= WORK ORDER A =
From the passage about the doll Harold, return the stretch from "Kathy eventually sold" through "and a crucifix.", copied word for word.
= WORK ORDER B =
Answer these questions using the passage about the doll Harold:
(i) In what year was Harold first put up for sale on eBay?
(ii) What offer won Anthony Quinata the bid for the doll?
(iii) Which city was Ronnie visiting when she fell down a flight of stairs?
= WORK ORDER C =
Write what comes next in the passage about the doll Harold, picking up right after its last sentence.

One of the most harrowing accounts of a cursed doll purchased on eBay certainly has to be that of the doll called Harold. The doll was put up for sale in 2003 on eBay by a young filmmaker who claimed it was deeply haunted, and there was even video released that purportedly showed the doll’s arm moving as a disembodied voice seems to whisper “Harold.” For some reason, this particular listing became a sensation, inciting a great deal of Internet chatter and becoming the subject of radio shows on the paranormal such as Coast to Coast.

When one woman known as Kathy successfully bid for the doll, she was told by the owner that the whole talk of hauntings was a hoax, but she didn’t really care as she was hoping to capitalize on the insane amount of buzz and debate it had generated. However, despite the fact that she did not believe the doll to be really haunted, strange things began to happen as soon as she received it, and she claimed that it caused the deaths of two people she knew within 6 months of acquiring the doll. Kathy would say in her listing for the item:

We had a roommate who was a health nut, climbed mountains, dove, and was a very athletic guy. Harold was stored in the closet in his room. Three months after moving in, Stephen was diagnosed with lung cancer and died a few weeks later. He had to move in with us because Ronnie, the woman who he was living with, asked to see the doll one day when she was at my house the weekend before she went to Amsterdam for a visit. She fell down a flight of stairs while she was there and died instantly. Also, one day I heard a crash coming from the bathroom. I went in there only to find that everything had fallen out of the linen closet….and everything landed perfectly folded and stacked.

Kathy eventually sold the doll to an eBay user going by the name Anthony Quinata, who ended up winning the bid with an offer of $720. Quinata was actually in the process of buying up a range of allegedly haunted items on eBay in order to use for a planned book to be titled Haunted eBay – Are You Going to Believe Me, or Your Lying Eyes? Kathy was at first somewhat hesitant to sell, telling Quinata “I’m really worried about you having this doll. I should have just thrown it in the ocean.” Upon receiving the doll, he tied it up into a bag along with some holy water and a crucifix.

= RECORDED DATA =
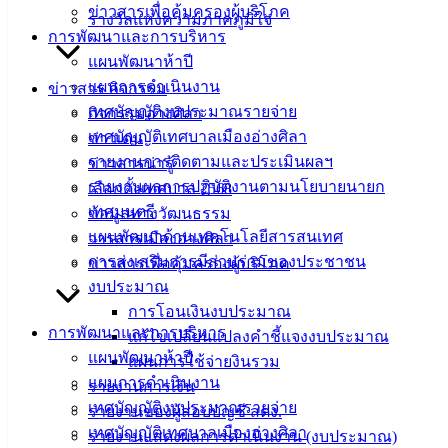
ข่าวสารเพื่อคุ้มครองผู้บริโภค
รางวัลแห่งความภาคภูมิใจ
การพัฒนาและการบริหาร
แผนพัฒนาห้าปี
แผนการดำเนินงาน
ข่าวสาร กิจกรรม
เทศบัญญัติงบประมาณรายจ่าย
กิจกรรมอ่างศิลา
เทศบัญญัติเทศบาลเมืองอ่างศิลา
ข่าวเด่น
รายงานการติดตามและประเมินผลฯ
ข่าวสารน่ารู้
รายงานผลการปฏิบัติงานตามนโยบายนายก
เลือกตั้งเทศบาล 2568
เทศมนตรี
ข้อมูลทางวัฒนธรรม
แผนพัฒนาด้านเทคโนโลยีสารสนเทศ
วารสารเมืองอ่างศิลา
การส่งเสริมการมีส่วนร่วมของประชาชน
ข่าวสารเพื่อคุ้มครองผู้บริโภค
งบประมาณ
การโอนเงินงบประมาณ
คู่มือการเปรียบเทียบปรับและการดำเนินคดี-1
การพัฒนาและการบริหาร
แก้ไขเปลี่ยนแปลงคำชี้แจงงบประมาณ
แผนพัฒนาห้าปี
แผนการใช้จ่ายงินรวม
แผนการดำเนินงาน
รายงานการเงิน
เทศบัญญัติงบประมาณรายจ่าย
รายงานของผู้สอบบัญชี สตง.
เทศบัญญัติเทศบาลเมืองอ่างศิลา
รายงานแสดงผลการดำเนินงาน (งบประมาณ)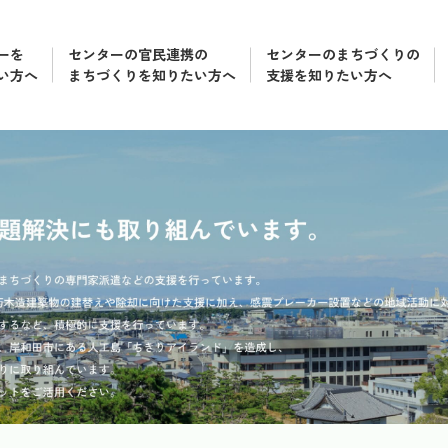
ーを
センターの官民連携の
センターのまちづくりの
い方へ
まちづくりを知りたい方へ
支援を知りたい方へ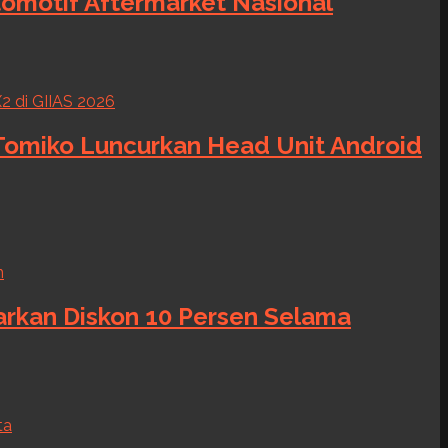
tomotif Aftermarket Nasional
 Tomiko Luncurkan Head Unit Android
warkan Diskon 10 Persen Selama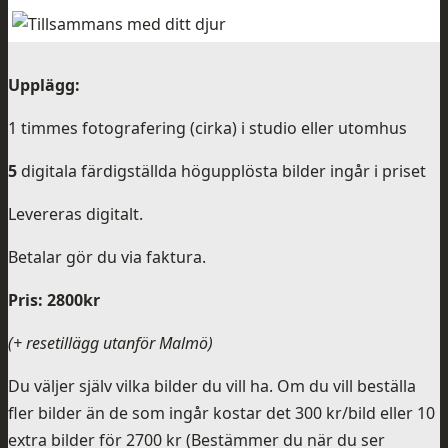
Upplägg:
1 timmes fotografering (cirka) i studio eller utomhus
5
digitala färdigställda högupplösta bilder ingår i priset
Levereras digitalt.
Betalar gör du via faktura.
Pris: 2800kr
(+ resetillägg utanför Malmö)
Du väljer själv vilka bilder du vill ha. Om du vill beställa
fler bilder än de som ingår kostar det 300 kr/bild eller 10
extra bilder för 2700 kr (Bestämmer du när du ser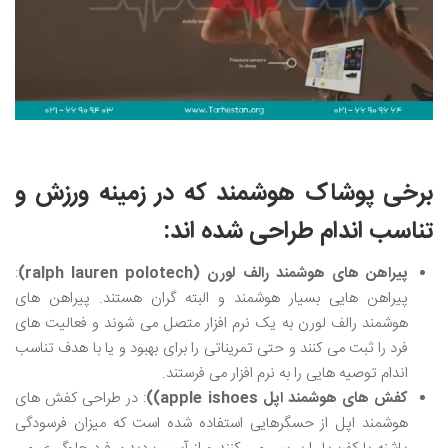
برخی پوشاک هوشمند که در زمینه ورزش و
تناسب اندام طراحی شده اند:
پیراهن های هوشمند رالف لورن
(ralph lauren polotech)
:
پیراهن هایی بسیار هوشمند و البته گران هستند. پیراهن های
هوشمند رالف لورن به یک نرم افزار متصل می شوند و فعالیت های
فرد را ثبت می کنند و حتی تمریناتی را برای بهبود و یا با هدف تناسب
اندام توصیه هایی را به نرم افزار می فرستند.
کفش های هوشمند اپل
apple ishoes)
)
: در طراحی کفش های
هوشمند اپل از حسگرهایی استفاده شده است که میزان فرسودگی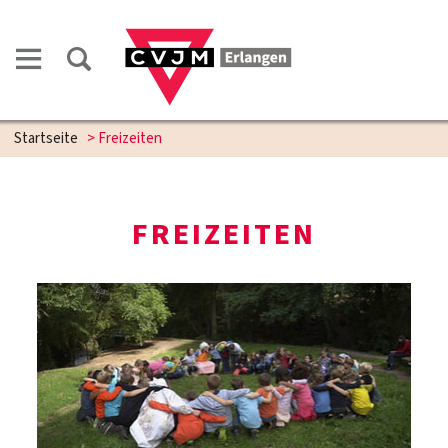
Startseite
>
Freizeiten
FREIZEITEN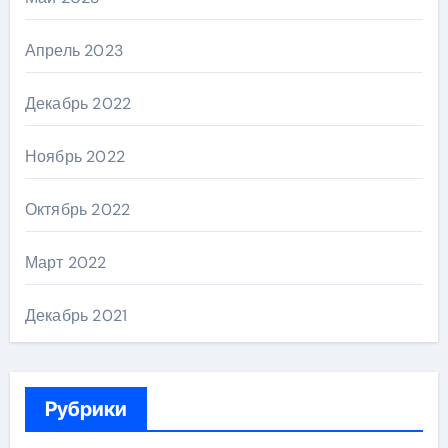
Апрель 2023
Декабрь 2022
Ноябрь 2022
Октябрь 2022
Март 2022
Декабрь 2021
Рубрики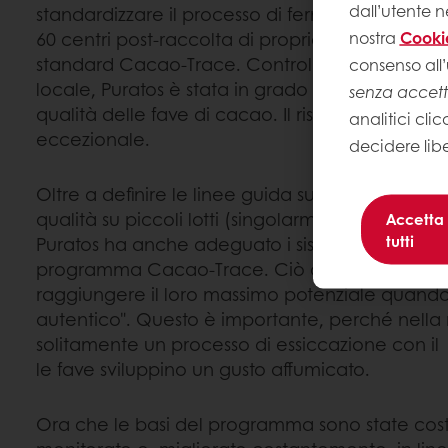
dall’utente n
standardizzare il processo di fermentazione del
nostra
Cooki
60 centri post-raccolta di proprietà locale, affin
standard Cacao-Trace. Controllando il proces
consenso all’
locale, Puratos è stata in grado di aumentare s
senza accet
qualità delle fave di cacao. Il risultato è un ci
analitici clic
eccezionale.
decidere lib
Oltre a definire le linee guida sulla fermentazion
qualità su piccoli lotti (singolarmente, piuttosto
Accetta
tutti
Puratos ha anche adeguato i sistemi di essicca
programma Cacao-Trace. Ciò consente ai sem
raggiungere il loro massimo potenziale quando s
autentico". Questo è importante, perché nella re
solitamente un processo di essiccazione con il 
le fave sviluppino un gusto affumicato.
Ora che le basi del programma sono state costr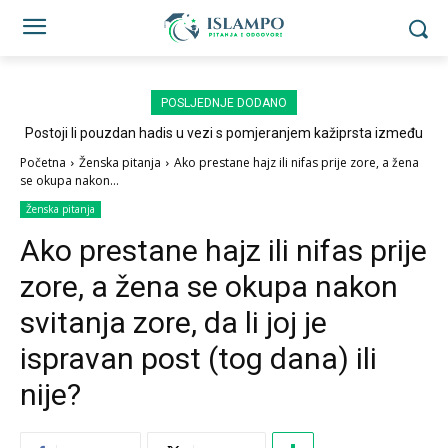
POSLJEDNJE DODANO
Postoji li pouzdan hadis u vezi s pomjeranjem kažiprsta između
sedždi?
Početna
Ženska pitanja
Ako prestane hajz ili nifas prije zore, a žena
se okupa nakon...
Ženska pitanja
Ako prestane hajz ili nifas prije
zore, a žena se okupa nakon
svitanja zore, da li joj je
ispravan post (tog dana) ili
nije?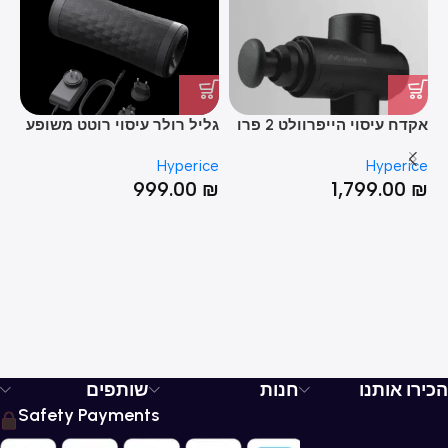
אקדח עיסוי הייפרוולט 2 פרו
גליל רולר עיסוי רוטט משופע
חג
ck
Vyper 3
– Hypervolt 2 Pro
ce
Hyperice
Hyperice
₪
999.00
₪
1,799.00
₪
הכירו אותנו
חנות
שותפים
Safety Payments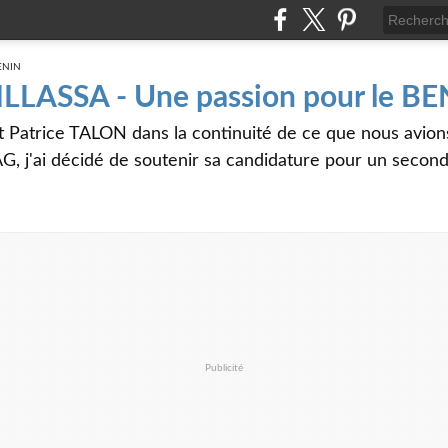
 ILLASSA - Une passion pour le B
t Patrice TALON dans la continuité de ce que nous avi
G, j'ai décidé de soutenir sa candidature pour un seco
Publicité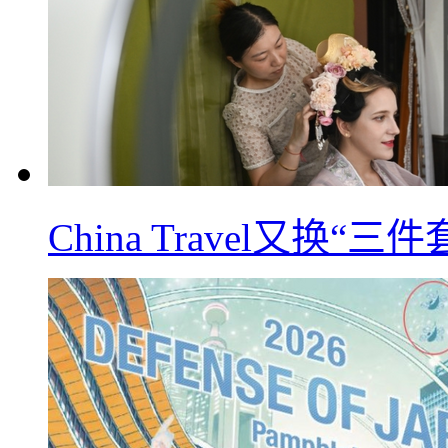
China Travel又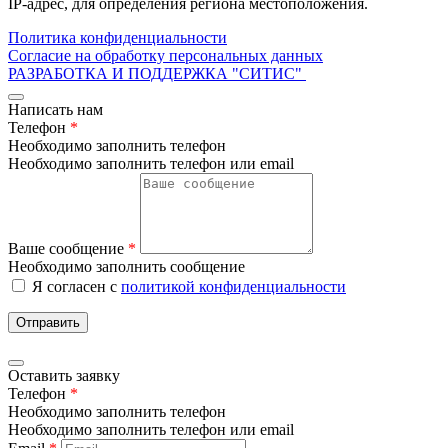
IP-адрес, для определения региона местоположения.
Политика конфиденциальности
Согласие на обработку персональных данных
РАЗРАБОТКА И ПОДДЕРЖКА
"СИТИС"
Написать нам
Телефон
*
Необходимо заполнить телефон
Необходимо заполнить телефон или email
Ваше сообщение
*
Необходимо заполнить сообщение
Я согласен с
политикой конфиденциальности
Отправить
Оставить заявку
Телефон
*
Необходимо заполнить телефон
Необходимо заполнить телефон или email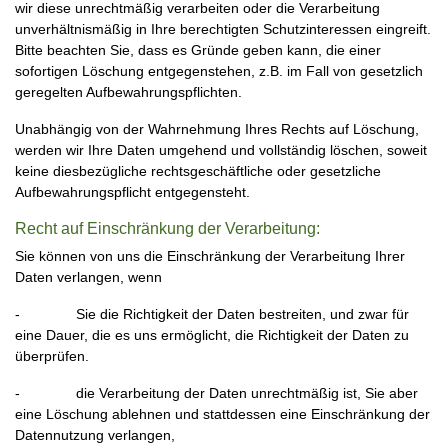
wir diese unrechtmäßig verarbeiten oder die Verarbeitung
unverhältnismäßig in Ihre berechtigten Schutzinteressen eingreift.
Bitte beachten Sie, dass es Gründe geben kann, die einer
sofortigen Löschung entgegenstehen, z.B. im Fall von gesetzlich
geregelten Aufbewahrungspflichten.
Unabhängig von der Wahrnehmung Ihres Rechts auf Löschung,
werden wir Ihre Daten umgehend und vollständig löschen, soweit
keine diesbezügliche rechtsgeschäftliche oder gesetzliche
Aufbewahrungspflicht entgegensteht.
Recht auf Einschränkung der Verarbeitung:
Sie können von uns die Einschränkung der Verarbeitung Ihrer
Daten verlangen, wenn
- Sie die Richtigkeit der Daten bestreiten, und zwar für
eine Dauer, die es uns ermöglicht, die Richtigkeit der Daten zu
überprüfen.
- die Verarbeitung der Daten unrechtmäßig ist, Sie aber
eine Löschung ablehnen und stattdessen eine Einschränkung der
Datennutzung verlangen,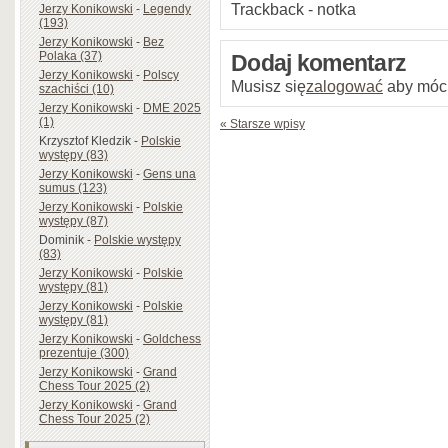
Trackback - notka
Jerzy Konikowski
-
Legendy
(193)
Jerzy Konikowski
-
Bez
Polaka (37)
Dodaj komentarz
Jerzy Konikowski
-
Polscy
Musisz się
zalogować
aby móc
szachiści (10)
Jerzy Konikowski
-
DME 2025
(1)
« Starsze wpisy
Krzysztof Kledzik
-
Polskie
występy (83)
Jerzy Konikowski
-
Gens una
sumus (123)
Jerzy Konikowski
-
Polskie
występy (87)
Dominik
-
Polskie występy
(83)
Jerzy Konikowski
-
Polskie
występy (81)
Jerzy Konikowski
-
Polskie
występy (81)
Jerzy Konikowski
-
Goldchess
prezentuje (300)
Jerzy Konikowski
-
Grand
Chess Tour 2025 (2)
Jerzy Konikowski
-
Grand
Chess Tour 2025 (2)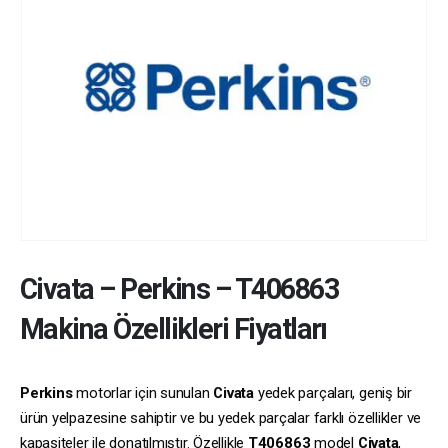
Civata
–
Perkins
–
T406863
Makina Özellikleri Fiyatları
Perkins
motorlar için sunulan
Civata
yedek parçaları, geniş bir
ürün yelpazesine sahiptir ve bu yedek parçalar farklı özellikler ve
kapasiteler ile donatılmıştır. Özellikle
T406863
model
Civata
,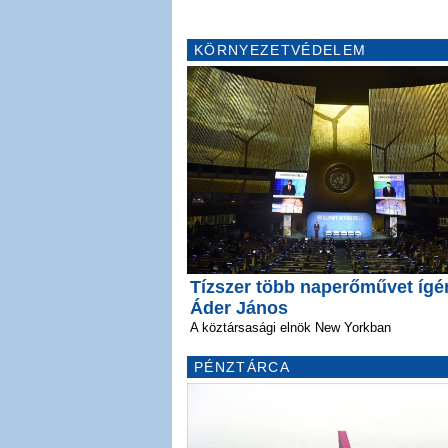
KÖRNYEZETVÉDELEM
Tízszer több naperőművet ígé
Áder János
A köztársasági elnök New Yorkban
PÉNZTÁRCA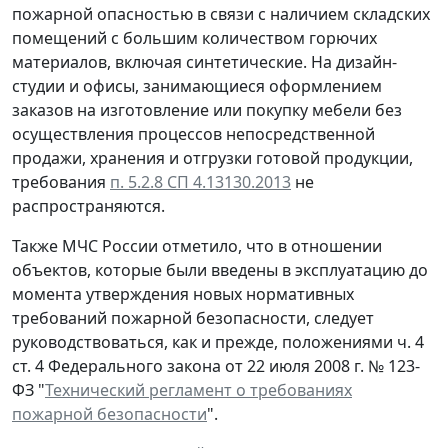
пожарной опасностью в связи с наличием складских
помещений с большим количеством горючих
материалов, включая синтетические. На дизайн-
студии и офисы, занимающиеся оформлением
заказов на изготовление или покупку мебели без
осуществления процессов непосредственной
продажи, хранения и отгрузки готовой продукции,
требования
п. 5.2.8 СП 4.13130.2013
не
распространяются.
Также МЧС России отметило, что в отношении
объектов, которые были введены в эксплуатацию до
момента утверждения новых нормативных
требований пожарной безопасности, следует
руководствоваться, как и прежде, положениями ч. 4
ст. 4 Федерального закона от 22 июля 2008 г. № 123-
ФЗ "
Технический регламент о требованиях
пожарной безопасности
".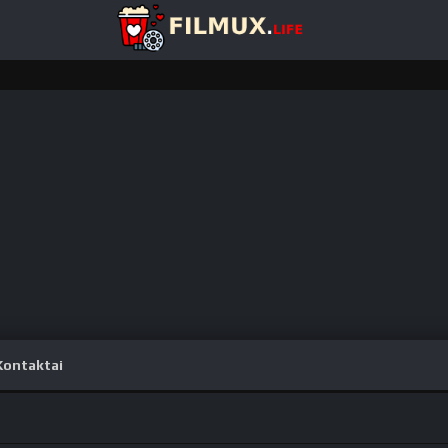
Kontaktai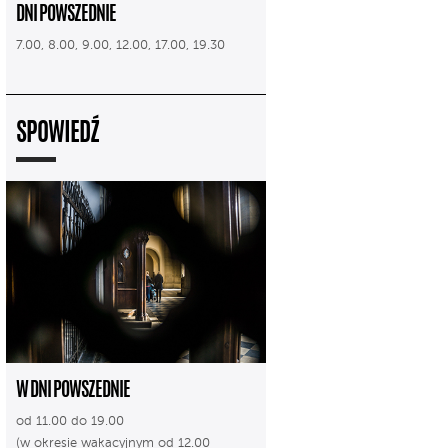
DNI POWSZEDNIE
7.00, 8.00, 9.00, 12.00, 17.00, 19.30
SPOWIEDŹ
W DNI POWSZEDNIE
od 11.00 do 19.00
(w okresie wakacyjnym od 12.00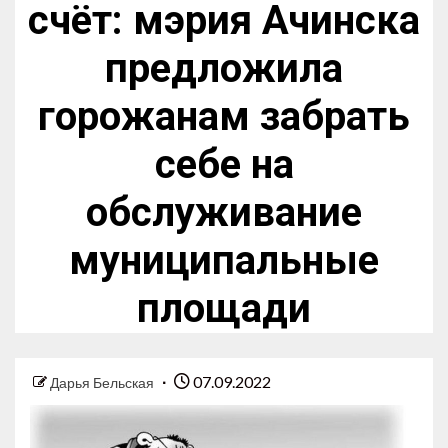
счёт: мэрия Ачинска
предложила
горожанам забрать
себе на
обслуживание
муниципальные
площади
07.09.2022
Дарья Бельская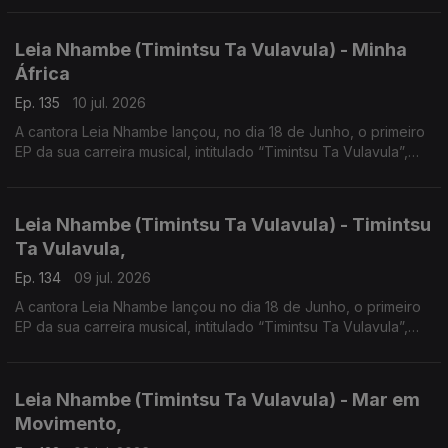
sua vida.
Leia Nhambe (Timintsu Ta Vulavula) - Minha
África
Ep. 135
10 jul. 2026
A cantora Leia Nhambe lançou, no dia 18 de Junho, o primeiro
EP da sua carreira musical, intitulado “Timintsu Ta Vulavula”,
que traduzido do Xichangana para português significa “Raízes
Falam”.
Leia Nhambe (Timintsu Ta Vulavula) - Timintsu
Ta Vulavula,
Ep. 134
09 jul. 2026
A cantora Leia Nhambe lançou no dia 18 de Junho, o primeiro
EP da sua carreira musical, intitulado “Timintsu Ta Vulavula”,
que traduzido do Xichangana para português significa “Raízes
Falam”.
Leia Nhambe (Timintsu Ta Vulavula) - Mar em
Movimento,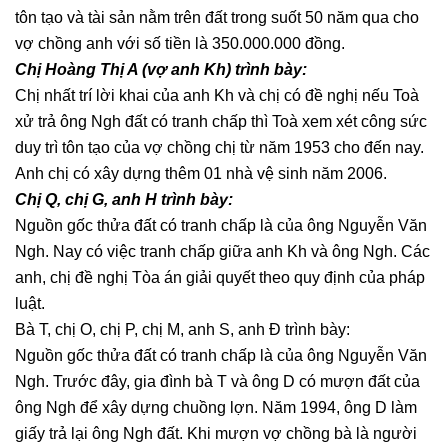
tôn tạo và tài sản nằm trên đất trong suốt 50 năm qua cho
vợ chồng anh với số tiền là 350.000.000 đồng.
Chị Hoàng Thị A (vợ anh Kh) trình bày:
Chị nhất trí lời khai của anh Kh và chị có đề nghị nếu Toà
xử trả ông Ngh đất có tranh chấp thì Toà xem xét công sức
duy trì tôn tạo của vợ chồng chị từ năm 1953 cho đến nay.
Anh chị có xây dựng thêm 01 nhà vệ sinh năm 2006.
Chị Q, chị G, anh H trình bày:
Nguồn gốc thửa đất có tranh chấp là của ông Nguyễn Văn
Ngh. Nay có việc tranh chấp giữa anh Kh và ông Ngh. Các
anh, chị đề nghị Tòa án giải quyết theo quy định của pháp
luật.
Bà T, chị O, chị P, chị M, anh S, anh Đ trình bày:
Nguồn gốc thửa đất có tranh chấp là của ông Nguyễn Văn
Ngh. Trước đây, gia đình bà T và ông D có mượn đất của
ông Ngh để xây dựng chuồng lợn. Năm 1994, ông D làm
giấy trả lại ông Ngh đất. Khi mượn vợ chồng bà là người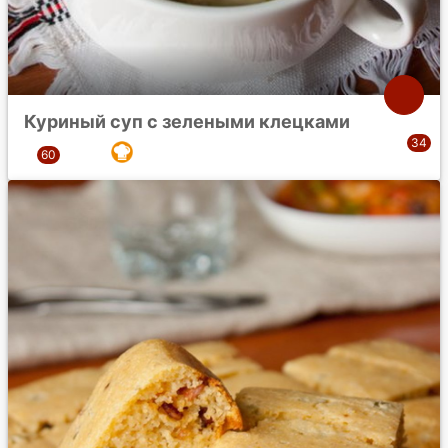
Куриный суп с зелеными клецками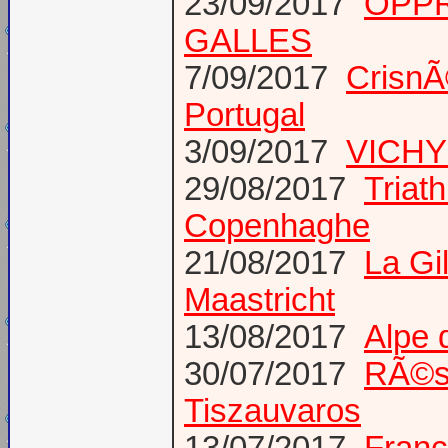
23/09/2017
OPPR
GALLES
7/09/2017
CrisnÃ
Portugal
3/09/2017
VICHY
29/08/2017
Triat
Copenhaghe
21/08/2017
La Gi
Maastricht
13/08/2017
Alpe 
30/07/2017
RÃ©s
Tiszauvaros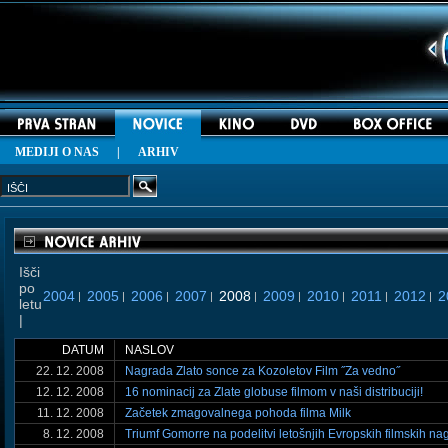
MEDIJI O NAS
|
ARHIV
Išči
po
2004
2005
2006
2007
2008
2009
2010
2011
2012
2
|
|
|
|
|
|
|
|
|
letu
|
DATUM
NASLOV
22. 12. 2008
Nagrada Zlato sonce za Kozoletov Film ˝Za vedno˝
12. 12. 2008
16 nominacij za Zlate globuse filmom v naši distribuciji!
11. 12. 2008
Začetek zmagovalnega pohoda filma Milk
8. 12. 2008
Triumf Gomorre na podelitvi letošnjih Evropskih filmskih na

= WRITTEN REPLY A =
Kathy eventually sold the doll to an eBay user going by the name Anthony Quinata, who ended up winning the bid with an offer of $720. Quinata was actually in the process of buying up a range of allegedly haunted items on eBay in order to use for a planned book to be titled Haunted eBay – Are You Going to Believe Me, or Your Lying Eyes? Kathy was at first somewhat hesitant to sell, telling Quinata “I’m really worried about you having this doll. I should have just thrown it in the ocean.” Upon receiving the doll, he tied it up into a bag along with some holy water and a crucifix.

= WRITTEN REPLY B =
(i) 2003
(ii) $720
(iii) Amsterdam

= WRITTEN REPLY C =
Quinata ended up taking Harold to a medium friend of his named April Palmer for a psychic reading. Before commencing, the doll was sprinkled with holy water, after which Palmer did her reading and stopped abruptly, claiming that the doll had threatened to kill her and then caused her to feel faint, and as if something was actively squeezing her heart. When he later listened to the recording of the event, Quinata claims that he could clearly hear a raspy male voice say “I’m going to kill you… you bitch!” followed by an evil laugh, right before Palmer got her chest pains. Since then the doll has allegedly given its owner terrifying nightmares and visions, and caused numerous freak accidents and injuries for those around it. People close to him also complained to Quinata that the doll had a habit of haunting their dreams, with one of his friends proclaiming “Harold is pissed. He told me that he’s angry that you’ve had him for so long and haven’t helped him.” All of this prompted the doll’s owner to have it put away into storage, where it supposedly remains.

There are certainly more stories of haunted or cursed dolls to add to this, and here we have merely a sampling of some of the creepier such tales. Are these mere tall tales built up around these admittedly creepy dolls to make them seem like more than they are? Is there anything to any of these accounts, or is this just our seemingly deeply ingrained aversion to these constructs materializing within our imaginations to imprint themselves onto our reality via amazing, spooky stories? Are these dolls more than they seem to be, animated and influenced by powers beyond our comprehension, or are they just what they superficially appear to be; plastic and wire, merely imbued with sinister significance by our feverish nightmares and the power of imagination rather than supernatural forces? Dolls will likely continue to generate such tales as long as their lifeless gazes fall upon all they survey. Whether those black, doll eyes merely stare blankly and lifelessly, or conspire and ponder all they survey I leave for you to decide.